When I was at the Society for American Archaeology meetings in Sacramento last month, I kept hearing about this book, Bodies in the Bog and the Archaeological Imagination. Bodies in the Bog was written by Karin Sanders, who is a professor of Scandinavian Studies at Berkeley, and not an archaeologist. The book wasn't a brand new book: in fact it was published by the University of Chicago in 2009. But archaeologists at the meeting kept bringing it up in paper sessions and in idle conversations. I was intrigued and I went and begged for a review copy at the University of Chicago Press book table.
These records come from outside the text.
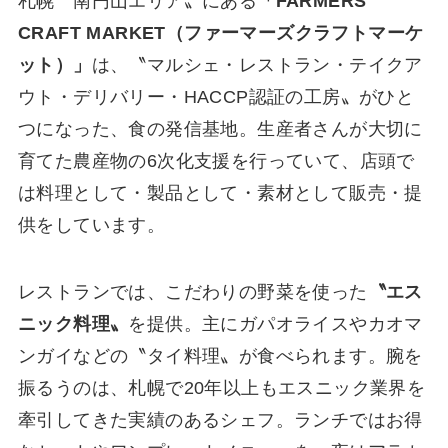
札幌〝南円山エリア〟にある
「FARMERS
CRAFT MARKET（ファーマーズクラフトマーケ
ット）」
は、〝マルシェ・レストラン・テイクア
ウト・デリバリー・HACCP認証の工房〟がひと
つになった、食の発信基地。生産者さんが大切に
育てた農産物の6次化支援を行っていて、店頭で
は料理として・製品として・素材として販売・提
供をしています。
レストランでは、こだわりの野菜を使った
〝エス
ニック料理〟
を提供。主にガパオライスやカオマ
ンガイなどの〝タイ料理〟が食べられます。腕を
振るうのは、札幌で20年以上もエスニック業界を
牽引してきた実績のあるシェフ。ランチではお得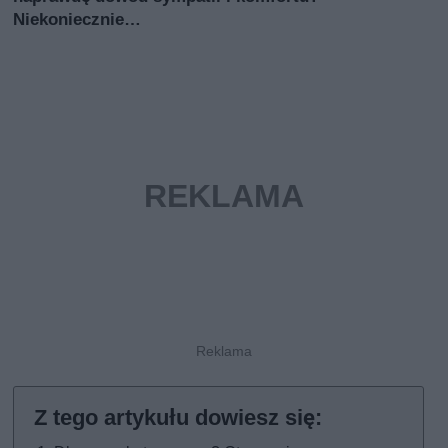
Niekoniecznie…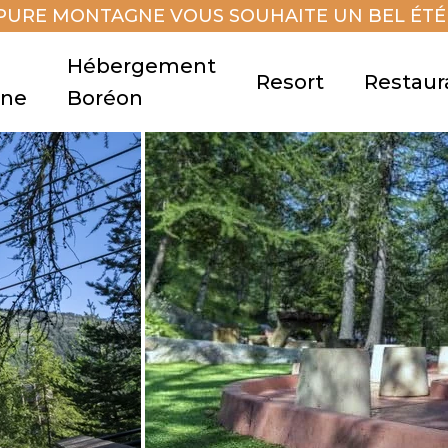
PURE MONTAGNE VOUS SOUHAITE UN BEL ÉTÉ 
Hébergement
Resort
Restaur
gne
Boréon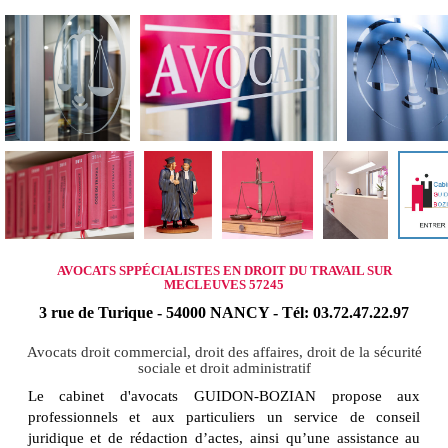
AVOCATS SPPÉCIALISTES EN DROIT DU TRAVAIL SUR
MECLEUVES 57245
3 rue de Turique - 54000 NANCY - Tél: 03.72.47.22.97
Avocats droit commercial, droit des affaires, droit de la sécurité
sociale et droit administratif
Le cabinet d'avocats GUIDON-BOZIAN propose aux
professionnels et aux particuliers un service de conseil
juridique et de rédaction d’actes, ainsi qu’une assistance au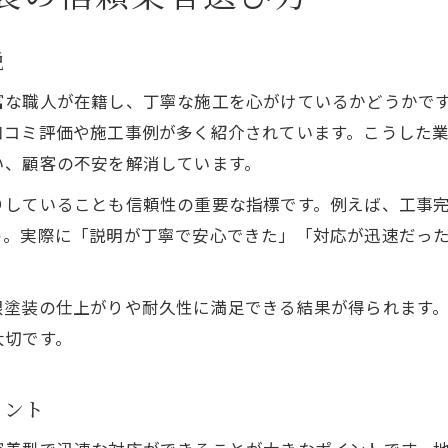
屋根塗装の安心対応が泉大津市で選ばれる理由
地域密着型の屋根塗装サービスの強み
説
屋根塗装で重視したい丁寧な対応とサポート
富な職人が在籍し、丁寧な施工を心がけているかどうかで
泉大津市の屋根塗装業者に相談するメリット
口コミ評価や施工事例が多く紹介されています。こうした
屋根塗装で失敗しないための事前チェック項目
い、顧客の不安を解消しています。
屋根塗装の費用や口コミ比較のポイント
りしていることも信頼性の重要な指標です。例えば、工事
屋根塗装費用を比較する際のチェックポイント
う。実際に「説明が丁寧で安心できた」「対応が迅速だっ
口コミを活用した屋根塗装費用の見極め方
泉大津市の屋根塗装費用相場と特徴を解説
根塗装の仕上がりや耐久性に満足できる結果が得られます
屋根塗装の費用に影響する要因を知ろう
大切です。
口コミでわかる屋根塗装のコストパフォーマンス
満足できる屋根塗装を叶える依頼の秘訣
イント
理想の屋根塗装を実現する業者選びのコツ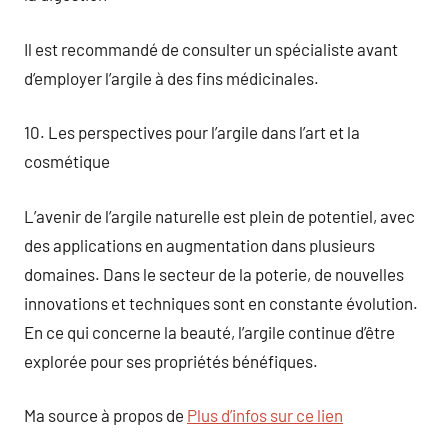
Il est recommandé de consulter un spécialiste avant
d’employer l’argile à des fins médicinales.
10. Les perspectives pour l’argile dans l’art et la
cosmétique
L’avenir de l’argile naturelle est plein de potentiel, avec
des applications en augmentation dans plusieurs
domaines. Dans le secteur de la poterie, de nouvelles
innovations et techniques sont en constante évolution.
En ce qui concerne la beauté, l’argile continue d’être
explorée pour ses propriétés bénéfiques.
Ma source à propos de
Plus d’infos sur ce lien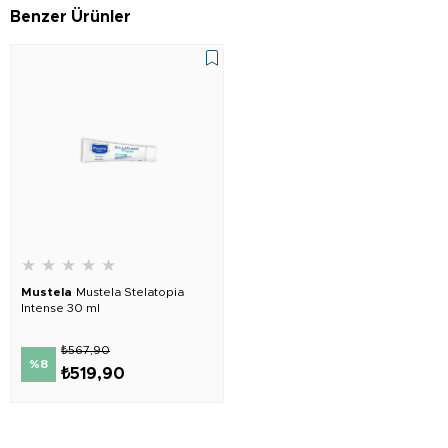
Benzer Ürünler
★
★
★
★
★
Mustela
Mustela Stelatopia
Intense 30 ml
₺567,90
%8
₺519,90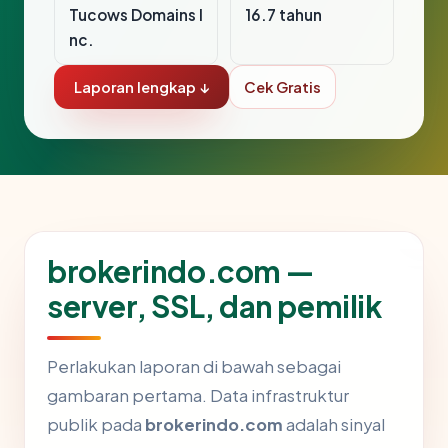
Tucows Domains I
16.7 tahun
nc.
Laporan lengkap ↓
Cek Gratis
brokerindo.com —
server, SSL, dan pemilik
Perlakukan laporan di bawah sebagai
gambaran pertama. Data infrastruktur
publik pada
brokerindo.com
adalah sinyal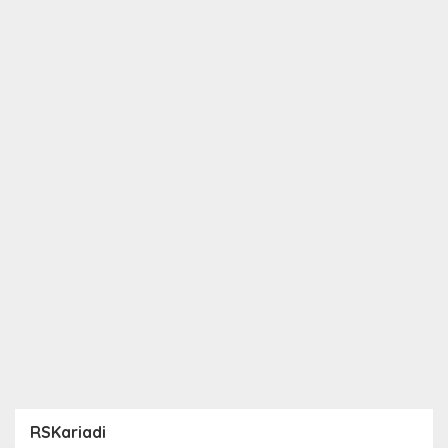
RSKariadi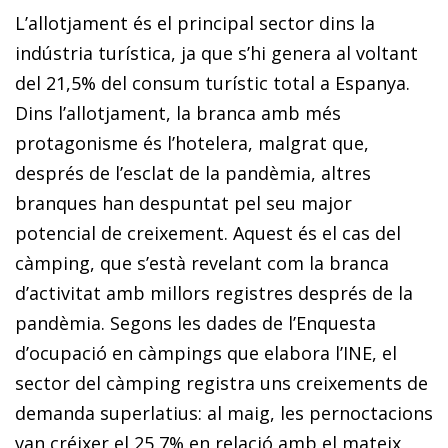
L’allotjament és el principal sector dins la
indústria turística, ja que s’hi genera al voltant
del 21,5% del consum turístic total a Espanya.
Dins l’allotjament, la branca amb més
protagonisme és l’hotelera, malgrat que,
després de l’esclat de la pandèmia, altres
branques han despuntat pel seu major
potencial de creixement. Aquest és el cas del
càmping, que s’està revelant com la branca
d’activitat amb millors registres després de la
pandèmia. Segons les dades de l’Enquesta
d’ocupació en càmpings que elabora l’INE, el
sector del càmping registra uns creixements de
demanda superlatius: al maig, les pernoctacions
van créixer el 25,7% en relació amb el mateix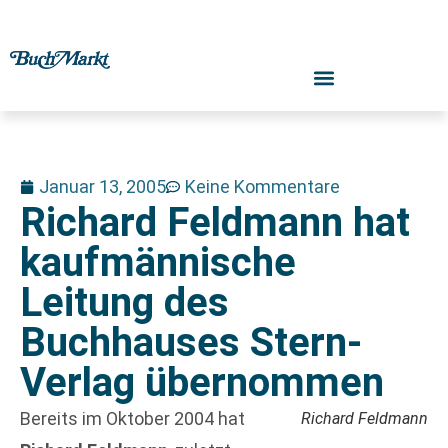
Januar 13, 2005
Keine Kommentare
Richard Feldmann hat
kaufmännische
Leitung des
Buchhauses Stern-
Verlag übernommen
Bereits im Oktober 2004 hat
Richard Feldmann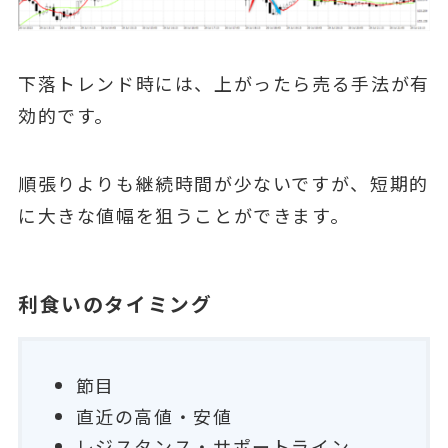
下落トレンド時には、上がったら売る手法が有
効的です。
順張りよりも継続時間が少ないですが、短期的
に大きな値幅を狙うことができます。
利食いのタイミング
節目
直近の高値・安値
レジスタンス・サポートライン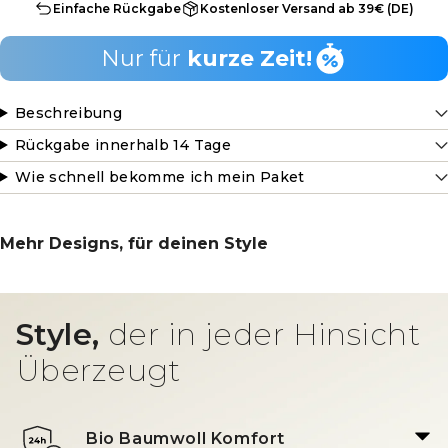
Einfache Rückgabe
Kostenloser Versand ab 39€ (DE)
Nur für
kurze Zeit!
Beschreibung
Rückgabe innerhalb 14 Tage
Wie schnell bekomme ich mein Paket
Mehr Designs, für deinen Style
Style,
der in jeder Hinsicht
Überzeugt
Bio Baumwoll Komfort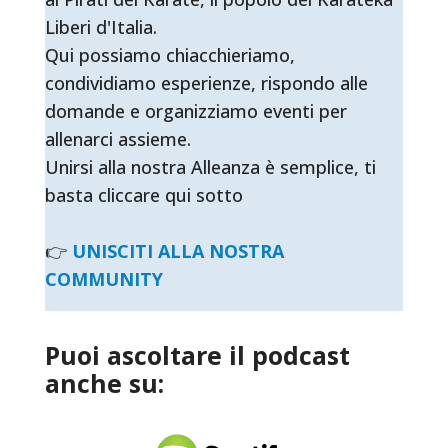
Liberi d'Italia.
Qui possiamo chiacchieriamo,
condividiamo esperienze, rispondo alle
domande e organizziamo eventi per
allenarci assieme.
Unirsi alla nostra Alleanza è semplice, ti
basta cliccare qui sotto
👉
UNISCITI ALLA NOSTRA
COMMUNITY
Puoi ascoltare il podcast
anche su: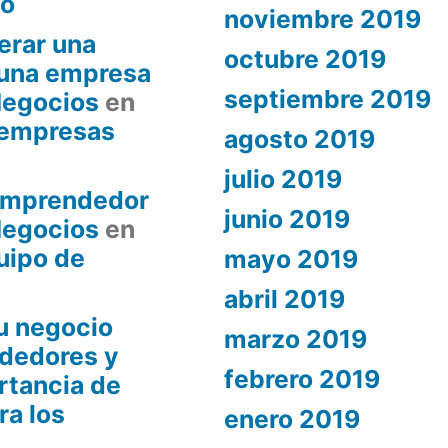
to
noviembre 2019
erar una
octubre 2019
 una empresa
septiembre 2019
Negocios
en
a empresas
agosto 2019
julio 2019
 Emprendedor
junio 2019
Negocios
en
uipo de
mayo 2019
abril 2019
u negocio
marzo 2019
dedores y
febrero 2019
rtancia de
ra los
enero 2019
Bodies in the Bog Cover Art. ©2009 University of Chicago Press
Bodies in the Bog turns out to be about the reactions that bog bodies have created in painters, poets, sculptors, novelists, movie directors, politicians and (gulp) psychoanalysts: all creative investigations into bog bodies beyond that of scientific archaeology. The book should sit very nicely alongside your copy of Peter Vilhelm Glob's 1965 The Bog People; it illustrates the richness of ideas and images created by a wide range of people of the unknown but startlingly close past.
- Bodies in the Bog and the Archaeological Imagination, the full book review
- Bog Bodies, the glossary entry
- Bog Bodies, individual descriptions of a handful of the bodies
Sanders, Karin. 2009. Bodies in the Bog and the Archaeological Imagination. University of Chicago Press: Chicago.
Glob, Peter Vilhelm. 2004[1965]. The Bog People: Iron-Age Man Preserved. New York Review of Books, New York.


Comments
Believe me, I will buy this new book. I already have the 1965 book, of course. Bog bodies interest me a great deal. Thanks for writing about it.